Does your Green Dot really matter?

Zoe Schacter-Brodie, Columnist

“Your Green Dot Matters!” Flyers and posters boast this phrase all around campus. Does it really? Adopted by Whitman in 2009, the Green Dot Bystander Intervention Program has been controversial from the start, and students have been debating its methodology and effectiveness. 

Green Dot is a bystander intervention program founded in 2006 that aims to reduce “power-based personal violence” by educating college students on consent and sexual assault. Central to Green Dot are the “3 D’s” of an effective bystander: Direct, Delegate, Distract. It is based on the notion of  “green dots,” which represent positive actions that strengthen the culture of consent, and “red dots,” which represent sexual misconduct or behaviors that perpetuate it. If I sound a bit confused on the definitions and functionality of Green Dot, it’s because I am — as are many other Whitman students. 

Incoming first years are required to attend several student-facilitated Green Dot workshops during orientation.
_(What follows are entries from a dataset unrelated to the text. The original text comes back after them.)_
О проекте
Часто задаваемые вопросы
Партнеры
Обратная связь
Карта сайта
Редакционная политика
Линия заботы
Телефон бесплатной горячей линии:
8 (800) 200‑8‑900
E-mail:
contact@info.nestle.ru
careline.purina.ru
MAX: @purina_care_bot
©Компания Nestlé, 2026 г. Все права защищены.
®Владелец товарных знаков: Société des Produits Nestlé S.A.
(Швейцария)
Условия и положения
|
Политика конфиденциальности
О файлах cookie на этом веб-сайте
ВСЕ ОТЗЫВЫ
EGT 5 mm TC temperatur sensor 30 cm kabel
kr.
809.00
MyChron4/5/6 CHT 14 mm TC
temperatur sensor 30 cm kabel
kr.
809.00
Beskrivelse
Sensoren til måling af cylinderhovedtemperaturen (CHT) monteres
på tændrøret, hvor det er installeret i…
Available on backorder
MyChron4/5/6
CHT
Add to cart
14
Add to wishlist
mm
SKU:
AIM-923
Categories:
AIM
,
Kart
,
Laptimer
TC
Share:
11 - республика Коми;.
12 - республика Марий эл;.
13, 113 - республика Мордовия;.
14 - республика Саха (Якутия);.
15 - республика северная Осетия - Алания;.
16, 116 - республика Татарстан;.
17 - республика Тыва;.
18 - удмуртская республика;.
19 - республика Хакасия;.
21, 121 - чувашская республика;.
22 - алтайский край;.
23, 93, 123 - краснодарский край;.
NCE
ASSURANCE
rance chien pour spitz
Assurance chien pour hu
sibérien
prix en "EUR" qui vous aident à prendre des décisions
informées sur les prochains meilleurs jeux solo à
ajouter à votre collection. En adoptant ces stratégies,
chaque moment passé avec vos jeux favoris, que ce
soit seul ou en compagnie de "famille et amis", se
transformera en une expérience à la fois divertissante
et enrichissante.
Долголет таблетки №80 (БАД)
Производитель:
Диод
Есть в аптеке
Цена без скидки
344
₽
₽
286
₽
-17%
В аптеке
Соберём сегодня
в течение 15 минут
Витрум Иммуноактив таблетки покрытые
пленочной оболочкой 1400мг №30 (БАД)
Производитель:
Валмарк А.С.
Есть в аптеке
Yet, after these workshops, students rarely hear about it again. Green Dot representatives claim that it is integral to Whitman culture, citing its prevalence at parties and events, but this assertion doesn’t hold up under scrutiny.

Additionally, the program is explicitly directed towards bystanders and the cultivation of “reactive” and “proactive” bystander intervention, meaning it is not designed with sexual assault survivors in mind. Workshops are presented with upbeat jocularity, relying on acted skits and digestible graphics. 
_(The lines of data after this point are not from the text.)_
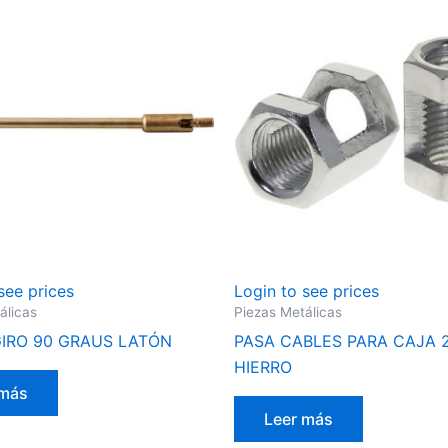
see prices
Login to see prices
álicas
Piezas Metálicas
IRO 90 GRAUS LATÓN
PASA CABLES PARA CAJA 
HIERRO
 más
Leer más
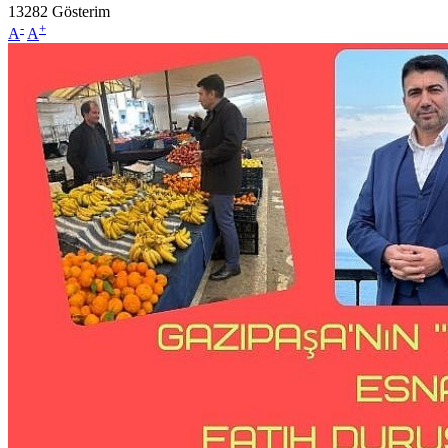
13282
Gösterim
-
+
A
A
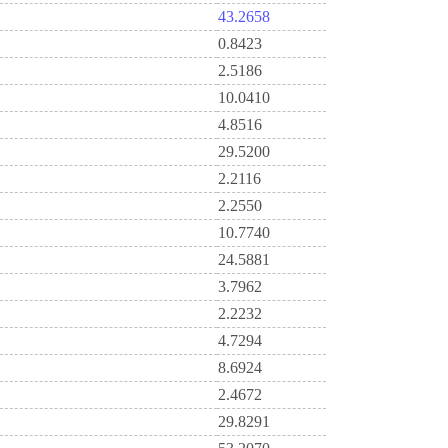
43.2658
0.8423
2.5186
10.0410
4.8516
29.5200
2.2116
2.2550
10.7740
24.5881
3.7962
2.2232
4.7294
8.6924
2.4672
29.8291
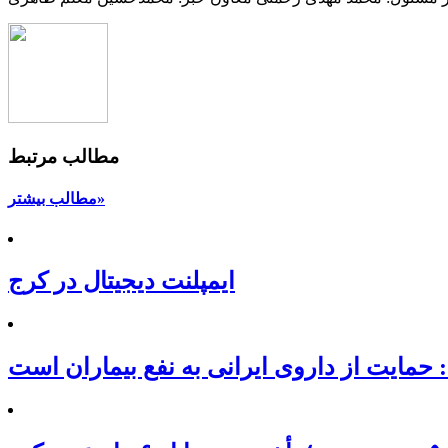
مطالب مرتبط
مطالب بیشتر»
ایمپلنت دیجیتال در کرج
 حمایت از داروی ایرانی به نفع بیماران است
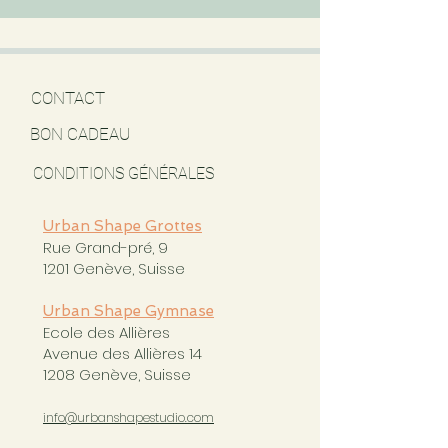
CONTACT
BON CADEAU
CONDITIONS GÉNÉRALES
Urban Shape Grottes
Rue Grand-pré, 9
1201 Genève, Suisse
Urban Shape Gymnase
Ecole des Allières
Avenue des Allières 14
1208 Genève, Suisse
info@urbanshapestudio.com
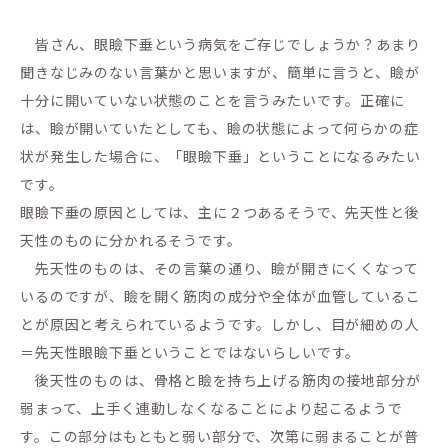
皆さん、眼瞼下垂という病気をご存じでしょうか？あまり
聞きなじみのない言葉かと思いますが、簡単に言うと、瞼が
十分に開いていない状態のことを言うみたいです。正確に
は、瞼が開いていたとしても、瞼の状態によって何らかの症
状が発生した場合に、「眼瞼下垂」ということになるみたい
です。
眼瞼下垂の原因としては、主に２つあるそうで、先天性と後
天性のものに分かれるそうです。
先天性のものは、その言葉の通り、瞼が開きにくくなって
いるのですが、瞼を開く筋肉の成分や全体が血管しているこ
とが原因と考えられているようです。しかし、目が細めの人
＝先天性眼瞼下垂ということではないらしいです。
後天性のものは、骨格と瞼を持ち上げる筋肉の接地部分が
弱まって、上手く連動しなくなることにより起こるようで
す。この部分はもともと弱い部分で、次第に弱まることが普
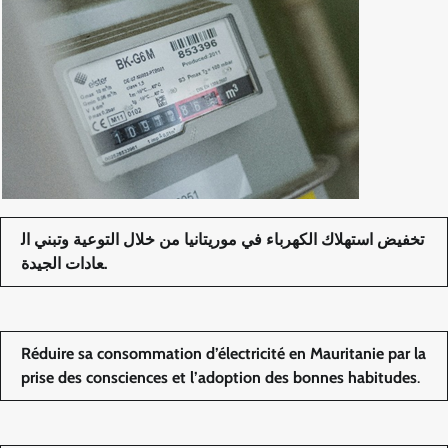
تخفيض استهلاك الكهرباء في موريتانيا من خلال التوعية وتبني ال
عادات الجيدة
.
Réduire sa consommation d’électricité en Mauritanie par la
prise des consciences et l’adoption des bonnes habitudes
.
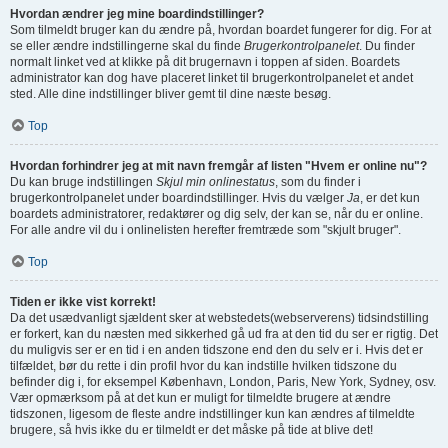
Hvordan ændrer jeg mine boardindstillinger?
Som tilmeldt bruger kan du ændre på, hvordan boardet fungerer for dig. For at
se eller ændre indstillingerne skal du finde
Brugerkontrolpanelet
. Du finder
normalt linket ved at klikke på dit brugernavn i toppen af siden. Boardets
administrator kan dog have placeret linket til brugerkontrolpanelet et andet
sted. Alle dine indstillinger bliver gemt til dine næste besøg.
Top
Hvordan forhindrer jeg at mit navn fremgår af listen "Hvem er online nu"?
Du kan bruge indstillingen
Skjul min onlinestatus
, som du finder i
brugerkontrolpanelet under boardindstillinger. Hvis du vælger
Ja
, er det kun
boardets administratorer, redaktører og dig selv, der kan se, når du er online.
For alle andre vil du i onlinelisten herefter fremtræde som "skjult bruger".
Top
Tiden er ikke vist korrekt!
Da det usædvanligt sjældent sker at webstedets(webserverens) tidsindstilling
er forkert, kan du næsten med sikkerhed gå ud fra at den tid du ser er rigtig. Det
du muligvis ser er en tid i en anden tidszone end den du selv er i. Hvis det er
tilfældet, bør du rette i din profil hvor du kan indstille hvilken tidszone du
befinder dig i, for eksempel København, London, Paris, New York, Sydney, osv.
Vær opmærksom på at det kun er muligt for tilmeldte brugere at ændre
tidszonen, ligesom de fleste andre indstillinger kun kan ændres af tilmeldte
brugere, så hvis ikke du er tilmeldt er det måske på tide at blive det!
During my orientation workshop, Green Dot representatives role played a few plausible scenarios, complete with the quintessential Brad and Chad antagonists, and laughed their way through cutesy slogans like, “Ask the cutie before you touch the booty!” They seemed to be thoroughly enjoying themselves, while most attendees sat in tense discomfort.

In their apparent efforts to sanitize and simplify sexual violence to make their workshop engaging, Green Dot presenters have missed the complexities of the issue and more importantly, made their space intensely uncomfortable for the survivors in the room. Sexual assault is a charged and complex issue, and inadvertently stripping it of its gravity is a misstep that invalidates survivors and hinders Green Dot’s mission.

A friend of mine spoke to her experience as a survivor of sexual assault and about the mandatory Green Dot workshop: “The whole thing was triggering, so it was kind of counterproductive to anything they set out to do,” she stated, regarding the program as “insensitive” and “out of touch.”

“I was pretty confused by it,” another friend noted. “The tone felt kind of disrespectful. At the end, we were all just like, ‘Okay, where do we go from here?’” 

Where do we go from here? By most accounts, Green Dot’s programming does not seem to create safer environments for sexual assault survivors or fundamentally change individual or collective attitudes towards consent. Furthermore, the simplicity of the Green Dot model makes it susceptible to jokes and memes, and detracts from its greater purpose. 

Whitman deserves a program in which we can take pride, one that thoroughly examines the complexities of sexual assault and consent and one that provides us with programming that truly educates and validates us — one that enacts tangible change.